Schulstandort Horb ist in Gefahr

Neubulach-Oberhaugstett. Der Obermeister der Fleischerinnung, Hans-Georg Ehret aus Egenhausen, bleibt für weitere drei Jahre im Amt. Die Mitglieder der Innung Calw wählten den 56-Jährigen bei ihrer Hauptversammlung in Neubulach-Oberhaugstett einstimmig. In seiner neuen Amtsperiode steht Ehret vor großen Herausforderungen.

 

2012 sei geprägt von überdurchschnittlichen Preiserhöhungen für Rohstoffe und Energie, sagte Ehret in seinem Bericht. Ein Ende sei nicht abzusehen – der Obermeister befürchtet wegen des Verbots der betäubungslosen Ferkelkastration ein weiteres Anziehen der Schweinepreise. "Preisanpassungen sind daher unumgänglich", verdeutlichte Ehret. Mit den Dumpingpreisen der Industrie könne das Handwerk ohnehin nicht mithalten. Wer preislich unter die Schmerzgrenze gehe, bestehe nicht dauerhaft am Markt. Als Stärken der Fleischer nannte er Regionalität, Transparenz, Bezug des Viehs aus bäuerlicher Tierhaltung, kurze Transportwege, eigene beziehungsweise handwerkliche Schlachtung, Handwerkstradition bei der Herstellung der Produkte sowie Fachberatung und Service. Damit könnten sich die Fachbetriebe von Discountern und Industrie wirkungsvoll abgrenzen.

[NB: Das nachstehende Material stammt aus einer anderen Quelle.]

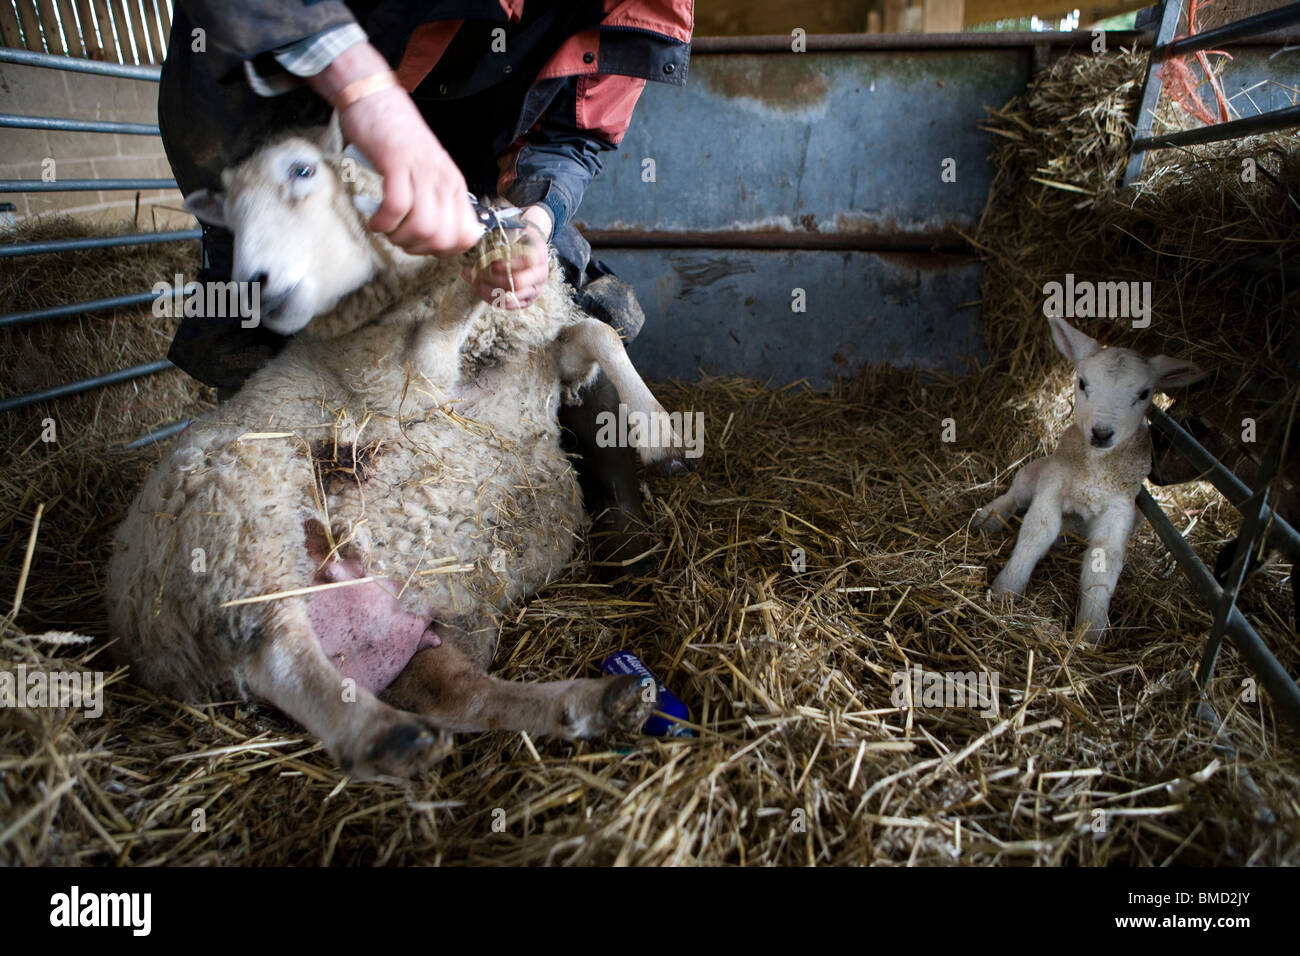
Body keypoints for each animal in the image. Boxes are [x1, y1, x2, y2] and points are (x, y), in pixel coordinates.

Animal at [105, 128, 691, 780]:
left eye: (302, 171)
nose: (251, 286)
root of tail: (143, 640)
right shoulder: (415, 383)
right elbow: (450, 320)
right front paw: (478, 261)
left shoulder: (538, 365)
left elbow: (597, 333)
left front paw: (660, 436)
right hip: (235, 532)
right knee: (278, 652)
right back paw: (381, 736)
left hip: (433, 619)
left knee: (462, 696)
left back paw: (599, 702)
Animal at [972, 316, 1201, 642]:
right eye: (1082, 383)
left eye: (1144, 394)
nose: (1102, 433)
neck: (1093, 474)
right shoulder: (1053, 483)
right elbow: (1036, 532)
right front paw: (1006, 591)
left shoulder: (1120, 507)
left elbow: (1103, 559)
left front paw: (1090, 632)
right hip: (1037, 470)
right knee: (1016, 492)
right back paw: (988, 517)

Höhepunkt des Jahres sei das Schaugrillen mit Grillweltmeister Heinz Schaal auf der Landesgartenschau in Nagold gewesen. Dabei hätten sich die Calwer Innungsbetriebe wirkungsvoll in der Öffentlichkeit präsentiert.

Dass auch Förderschüler in der Lage seien, gute Leistungen zu bringen und deshalb im Fleischerhandwerk eine Chance erhalten sollten, habe der Berufsschulwettbewerb auf der Süffa gezeigt, bei dem ein Azubi sogar eine Goldmedaille errungen habe. "Nutzen Sie vorhandene Mitarbeiter als Multiplikatoren", schlug Ehret vor. "Eine hohe Wertschätzung wird nach außen getragen und wirkt sich positiv auf die Azubi-Suche aus." Bei den Zwischen- und Gesellenprüfungen von jeweils drei Azubis habe er die gesamte Bandbreite des Leistungsniveaus beobachtet – von sehr gut bis zum Gegenteil davon, berichtete Herbert Reinhardt als Prüfungsvorsitzender. Dennoch hätten alle Prüflinge bestanden – auch dank des durch die Schule ermöglichten fundierten Leistungsstands.

 

Schulleiter Jochen Lindner von der Berufsschule Horb bedauerte die geringe Zahl von bisher 30 Azubis aus dem Fleischerhandwerk. Obwohl er beim Regierungspräsidium eine Sondergenehmigung für ein Kleinklassen-Modell erhalten habe, sei der Schulstandort in Gefahr. Lindner setzt nun auf verstärkte Nachwuchswerbung und bat die Innungsmitglieder, hierbei mitzuziehen.

Joachim Boos von der Pforzheimer Alfons-Kern-Berufsschule kann zwar in drei Jahrgängen 60 Schüler vorweisen, will aber ebenfalls die Werbetrommel rühren. Kreishandwerksmeisterin Roswitha Keppler befürwortete ebenfalls die intensivere Zusammenarbeit zwischen Schulen und Betrieben. Zugleich kritisierte sie das nachhaltige Interesse der Regierung an den Gemeinschaftsschulen, während die beruflichen Schulen außen vor blieben.

 

Der Vorstand der Fleischerinnung Calw besteht aus Obermeister Hans-Georg Ehret aus Egenhausen, dem stellvertretenden Obermeister Siegfried Mann aus Stammheim, Ernst Jürgen Braun (Ebhausen), Manfred Dürr (Altensteig), Walter Franz jun. (Calw), Stefan Hammann (Enzklösterle), Rainer Jourdan (Calw), Fritz Kern jun. (Simmersfeld), Michael Roller (Calw), Martin Theurer (Altensteig), Martin Pfeffer (Nagold) und Wolfgang Seeger (Neubulach). Als Kassenprüfer wurden Sven Schubert (Neuhengstett) und Michael Wagner (Bad Liebenzell) bestätigt.